For the WWD fatal crash analysis, the study aims to conduct a comprehensive analysis of WWD fatal crashes on divided highways using 17 years (2004–2020) of WWD fatal crash data which were extracted from the National Highway Traffic Safety Administration (NHTSA) Fatality Analysis Reporting System (FARS) database. The FARS database has the distinct advantage of providing WWD fatal crashes nationwide with more than 140 variables that record crash, vehicle, driver, passenger, and pedestrian information, whereas previous studies were mostly based on the limited WWD crash data collected from several states. The analysis included: i) updating the trends for WWD fatal crashes up to 2020; ii) analyzing the distribution of WWD fatal crashes among states, genders, and ages; and iii) examining the WWD fatal crash risk factors using binary logistic regression and multiple correspondence analysis (MCA). The results revealed that i) an average of 302 WWD fatal crashes happened each year, and the number of WWD fatal crashes has not been declining over the years; ii) over 60% of WWD fatal crashes are alcohol involved; and iii) young driver, male driver, alcohol-impaired driver, and nighttime conditions are predominate in the WW fatal crashes. The research results help readers understand the national trend of WWD fatal crashes and the risk actors that cause WWD fatal crashes, which may support the decision-making for FHWA, state DOTs, and local governments in the future. Most importantly, these results, especially the contributing factors, will be considered as the base of the scenario development and lab testing design for the driving simulator study.

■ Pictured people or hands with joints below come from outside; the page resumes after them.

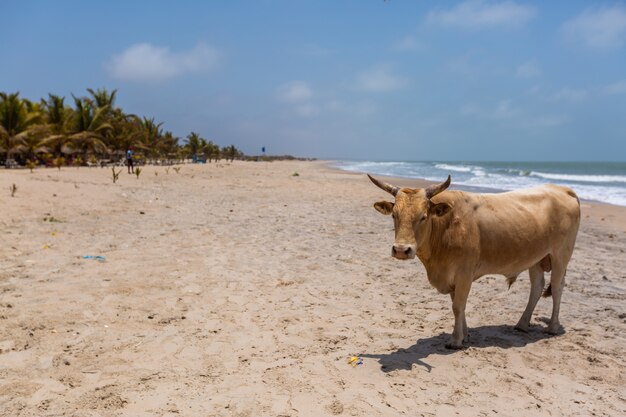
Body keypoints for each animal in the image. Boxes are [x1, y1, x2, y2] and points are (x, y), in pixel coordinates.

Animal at [368, 174, 576, 350]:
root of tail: (563, 189)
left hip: (561, 255)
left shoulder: (464, 273)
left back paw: (552, 327)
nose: (401, 250)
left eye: (423, 216)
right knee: (537, 287)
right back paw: (522, 324)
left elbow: (458, 306)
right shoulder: (453, 276)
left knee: (557, 286)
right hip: (537, 258)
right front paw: (465, 335)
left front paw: (455, 340)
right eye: (394, 215)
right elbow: (458, 305)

For the driving simulator study, the main purpose is to evaluate the effectiveness of the proposed traffic control devices (TCD(s)) to prevent WWD for highly intoxicated drivers by analyzing drivers’ behavioral data collected from the driving simulator and eye-tracking device. The driving simulator study provides a unique opportunity to study drivers’ behaviors when they face different kinds of wrong-way-related TCD(s), which can not be achieved through traditional field data collection and crash data analysis. 30 male participants with an average age of 25 were recruited for the driving simulator study. The non-alcohol session and real-alcohol session were given to the participants in counterbalanced order. For each session, participants were required to complete three scenarios that contains the proposed TCD(s) in counterbalanced order. The driving simulator data and eye-tracking video data were collected for analysis purposes, which encompasses more than 1,500 minutes of video and more than 5,506,580 data points at 0.16-s intervals, respectively. First, the general information such as drivers’ information and actual BrAC level was summarized for the study. Then the comparison of the forward driving scene between normal and alcohol-impaired conditions was analyzed based on visualization and Chi-square results. Finally, the effectiveness of TCD(s) was evaluated by three criteria: i) the number of WWD events; ii) fixation duration; and iii) brake response distance. The research results provided detailed information regarding how drivers react facing different TCD(s) based on those three criteria, which can be utilized by transportation agencies for TCD selection and to better design off-ramps and prevent WWD events.